The role of improved social support for healthy eating in a lifestyle intervention: Texercise Select
Objective: We examined the measurement and mediating role of social support in dietary intake among participants in Texercise Select, an intervention for improving lifestyle behaviours.
Design: Quasi-experimental study. Participants reported their dietary intake, level of social support measured by the new Social Support for Healthy Eating scale, sociodemographics and disease profile.
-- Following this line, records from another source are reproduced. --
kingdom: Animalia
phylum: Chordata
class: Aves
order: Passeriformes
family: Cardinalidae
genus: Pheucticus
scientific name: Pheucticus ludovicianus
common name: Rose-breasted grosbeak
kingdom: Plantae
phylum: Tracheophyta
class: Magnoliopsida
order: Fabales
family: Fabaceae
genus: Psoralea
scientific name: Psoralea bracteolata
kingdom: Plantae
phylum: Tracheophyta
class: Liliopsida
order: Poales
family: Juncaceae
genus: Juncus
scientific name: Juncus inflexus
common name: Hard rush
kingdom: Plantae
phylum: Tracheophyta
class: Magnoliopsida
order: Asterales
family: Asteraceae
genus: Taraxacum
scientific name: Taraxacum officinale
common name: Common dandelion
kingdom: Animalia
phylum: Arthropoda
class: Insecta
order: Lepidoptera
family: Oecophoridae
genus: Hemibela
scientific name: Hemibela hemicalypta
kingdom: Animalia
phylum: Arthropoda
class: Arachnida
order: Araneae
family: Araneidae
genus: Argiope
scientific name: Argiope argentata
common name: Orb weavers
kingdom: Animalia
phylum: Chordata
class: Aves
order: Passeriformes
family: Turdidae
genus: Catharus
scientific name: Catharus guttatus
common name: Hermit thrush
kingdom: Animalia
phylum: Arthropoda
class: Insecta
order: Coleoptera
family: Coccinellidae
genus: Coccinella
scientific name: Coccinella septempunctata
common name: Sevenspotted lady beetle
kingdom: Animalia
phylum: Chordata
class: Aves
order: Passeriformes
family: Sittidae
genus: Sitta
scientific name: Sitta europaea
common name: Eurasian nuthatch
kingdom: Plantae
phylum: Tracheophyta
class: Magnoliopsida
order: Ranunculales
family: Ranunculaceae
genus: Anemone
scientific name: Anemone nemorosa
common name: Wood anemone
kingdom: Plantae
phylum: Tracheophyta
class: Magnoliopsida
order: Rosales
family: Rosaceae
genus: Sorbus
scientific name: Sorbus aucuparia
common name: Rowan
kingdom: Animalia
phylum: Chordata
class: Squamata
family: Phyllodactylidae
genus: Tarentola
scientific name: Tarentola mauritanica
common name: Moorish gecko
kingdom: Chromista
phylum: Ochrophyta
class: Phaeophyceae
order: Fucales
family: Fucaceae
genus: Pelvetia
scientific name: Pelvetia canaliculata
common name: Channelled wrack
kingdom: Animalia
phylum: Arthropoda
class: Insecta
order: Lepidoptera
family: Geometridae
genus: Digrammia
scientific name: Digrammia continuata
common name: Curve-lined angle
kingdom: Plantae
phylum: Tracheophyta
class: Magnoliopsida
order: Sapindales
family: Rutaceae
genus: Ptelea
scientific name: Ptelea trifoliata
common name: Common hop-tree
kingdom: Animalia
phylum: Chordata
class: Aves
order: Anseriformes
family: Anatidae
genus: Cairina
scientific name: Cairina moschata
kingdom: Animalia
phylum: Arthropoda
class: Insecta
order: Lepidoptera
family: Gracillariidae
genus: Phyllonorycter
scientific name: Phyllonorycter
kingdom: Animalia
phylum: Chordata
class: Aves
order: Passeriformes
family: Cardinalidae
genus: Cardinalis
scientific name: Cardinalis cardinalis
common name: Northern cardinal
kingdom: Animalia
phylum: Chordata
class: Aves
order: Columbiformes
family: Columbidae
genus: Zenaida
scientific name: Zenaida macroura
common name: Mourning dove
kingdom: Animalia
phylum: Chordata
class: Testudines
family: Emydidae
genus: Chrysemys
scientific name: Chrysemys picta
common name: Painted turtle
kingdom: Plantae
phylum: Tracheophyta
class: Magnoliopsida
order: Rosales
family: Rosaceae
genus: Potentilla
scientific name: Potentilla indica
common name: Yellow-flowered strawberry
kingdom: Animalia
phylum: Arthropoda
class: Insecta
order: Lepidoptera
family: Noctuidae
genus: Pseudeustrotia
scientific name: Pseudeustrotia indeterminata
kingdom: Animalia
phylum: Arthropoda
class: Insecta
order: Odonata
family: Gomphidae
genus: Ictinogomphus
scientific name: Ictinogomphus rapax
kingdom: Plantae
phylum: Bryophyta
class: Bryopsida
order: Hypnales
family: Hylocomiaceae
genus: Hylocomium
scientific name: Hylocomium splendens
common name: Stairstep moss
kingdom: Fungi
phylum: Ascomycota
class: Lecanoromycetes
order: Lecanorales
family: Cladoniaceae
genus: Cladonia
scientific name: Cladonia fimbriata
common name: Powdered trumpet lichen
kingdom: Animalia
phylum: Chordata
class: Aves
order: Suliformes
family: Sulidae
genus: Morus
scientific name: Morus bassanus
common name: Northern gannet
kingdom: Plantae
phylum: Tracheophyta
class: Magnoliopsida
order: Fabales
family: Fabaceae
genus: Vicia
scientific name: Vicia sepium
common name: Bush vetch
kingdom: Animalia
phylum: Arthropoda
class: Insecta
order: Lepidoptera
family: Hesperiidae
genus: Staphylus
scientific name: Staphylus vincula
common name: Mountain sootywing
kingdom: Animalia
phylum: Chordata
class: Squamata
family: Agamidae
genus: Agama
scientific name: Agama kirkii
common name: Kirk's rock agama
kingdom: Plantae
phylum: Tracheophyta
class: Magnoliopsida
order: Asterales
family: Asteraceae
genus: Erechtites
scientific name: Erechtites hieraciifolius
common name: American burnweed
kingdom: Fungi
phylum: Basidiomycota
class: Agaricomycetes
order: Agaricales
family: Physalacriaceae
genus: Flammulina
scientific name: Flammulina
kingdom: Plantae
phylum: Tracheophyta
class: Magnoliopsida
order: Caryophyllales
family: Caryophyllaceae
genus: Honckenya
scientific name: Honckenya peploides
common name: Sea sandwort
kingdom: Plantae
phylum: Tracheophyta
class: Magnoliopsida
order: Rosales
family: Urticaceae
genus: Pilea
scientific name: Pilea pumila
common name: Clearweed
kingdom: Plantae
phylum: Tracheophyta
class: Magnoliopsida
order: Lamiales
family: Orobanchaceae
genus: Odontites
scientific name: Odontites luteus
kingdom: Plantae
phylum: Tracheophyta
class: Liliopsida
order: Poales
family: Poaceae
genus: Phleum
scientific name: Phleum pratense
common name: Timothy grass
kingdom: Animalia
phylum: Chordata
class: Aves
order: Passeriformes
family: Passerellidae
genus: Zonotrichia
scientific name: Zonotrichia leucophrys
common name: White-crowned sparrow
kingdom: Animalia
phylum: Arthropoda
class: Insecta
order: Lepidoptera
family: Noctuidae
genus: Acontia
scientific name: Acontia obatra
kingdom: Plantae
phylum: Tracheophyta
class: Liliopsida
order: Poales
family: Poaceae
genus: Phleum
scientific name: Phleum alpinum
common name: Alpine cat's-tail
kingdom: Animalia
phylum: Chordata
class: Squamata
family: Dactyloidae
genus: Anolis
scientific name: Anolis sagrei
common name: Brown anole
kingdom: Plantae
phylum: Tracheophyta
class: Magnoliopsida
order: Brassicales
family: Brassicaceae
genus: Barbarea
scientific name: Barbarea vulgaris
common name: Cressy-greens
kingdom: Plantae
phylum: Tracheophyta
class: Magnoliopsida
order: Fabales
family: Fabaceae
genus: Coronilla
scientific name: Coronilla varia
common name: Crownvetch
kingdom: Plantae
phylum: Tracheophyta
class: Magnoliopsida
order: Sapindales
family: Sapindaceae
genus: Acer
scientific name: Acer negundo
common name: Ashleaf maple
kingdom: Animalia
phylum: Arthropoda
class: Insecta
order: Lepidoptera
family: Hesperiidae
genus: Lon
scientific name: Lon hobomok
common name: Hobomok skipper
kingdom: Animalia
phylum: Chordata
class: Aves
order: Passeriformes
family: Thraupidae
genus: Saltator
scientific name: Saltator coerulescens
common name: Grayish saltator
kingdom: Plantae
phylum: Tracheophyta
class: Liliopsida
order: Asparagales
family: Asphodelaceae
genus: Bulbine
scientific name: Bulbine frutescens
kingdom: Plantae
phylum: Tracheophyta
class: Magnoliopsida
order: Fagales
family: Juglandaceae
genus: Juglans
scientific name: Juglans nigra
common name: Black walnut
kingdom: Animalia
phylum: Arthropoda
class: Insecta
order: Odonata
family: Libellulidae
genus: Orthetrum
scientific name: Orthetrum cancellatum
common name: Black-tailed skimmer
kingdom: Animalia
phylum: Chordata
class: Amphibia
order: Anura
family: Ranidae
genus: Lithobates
We conducted exploratory factor analysis for scale evaluation and structural equation modelling for mediation analysis to test if changes in dietary-specific social support mediate the relationship between the intervention and changes in dietary intake.
Participants: Community-dwelling middle-aged and older adults completed a self-reported survey at baseline and 3-month follow-up (intervention group n 211, comparison group n 175).
Results: The majority of the sample was aged ≥70 years (mean 74·30, SD 8·54), female (82·1 %) and had at least two chronic conditions (63·5 %). The acceptable levels of reliability and validity of the dietary-specific social support scale were confirmed. Compared with the comparison group, the intervention group reported improved intake of fruit/vegetables and water, and improved dietary-specific social support. Improved dietary-specific social support mediated the association between intervention and change in fruit/vegetable intake, controlling for sociodemographics, number of chronic conditions and geographic residence. About 12 % of intervention effect was mediated by social support.
Conclusions: The current study confirms positive intervention effects on healthy eating, and highlights social support relating to dietary behaviours that may be helpful for healthy eating. Future research should investigate additional social support for developing healthy eating behavioural skills.